I’ve decided to walk the walk. And here is what I will tell my friends about why I am doing it:

To my friends in the labor movement I say: We can’t build our future by destroying our future. If labor is to have a sustainable future, it must be as a central player in the sustainability movement. We must fight for jobs for our members that will truly “pave the way for better days” rather than destroying their and their children’s futures. Support deep reductions in the burning of fossil fuels, support the measures climate science says are necessary to protect people and the planet, and rebuild the labor movement around the jobs of the future.

To those who might get a job on the pipeline I say: We’re blocking the pipeline to save your future too. But I know I won’t be able to look you in the eyes if I and those I am marching with don’t fight to make sure there are decent jobs for you and your kids — building the kind of world we need.

To my friends in the climate protection, environmental, and sustainability movements I say: We can’t let climate protection make victims of workers who happen through no fault of their own to be in the way of changes that are necessary to protect the climate. Work with us in the labor movement to better understand that sustainability starts at the kitchen table. Support full employment policies, support Blue-Green Alliance’s Jobs 21 campaign, support the AFL-CIO’s program for full employment, and fight for a just transition that protects the wellbeing of workers and communities who may be hurt by side effects of climate protection policies through no fault of their own.
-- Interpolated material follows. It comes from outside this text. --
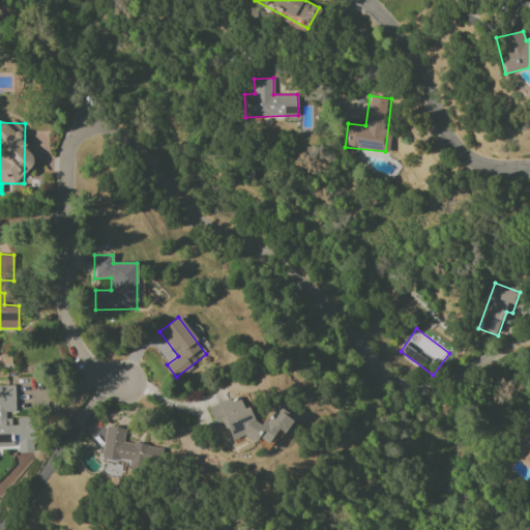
[(0,449),(33,449),(32,418),(18,418),(18,425),(10,425),(10,414),(15,414),(15,385),(0,385),(0,449)]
And to myself I say: I am marching not against the labor movement but for the labor movement, for the labor movement to be what I have always in my heart believed it to be. To be the “community in operation” my parents fought for; the labor movement I have spent my life building; the labor movement that makes it possible for working people to fight for what they really need.

The time to begin drastic reductions in carbon emissions is past – we haven’t a moment to waste. So, If not now, when? If not this issue, what issue?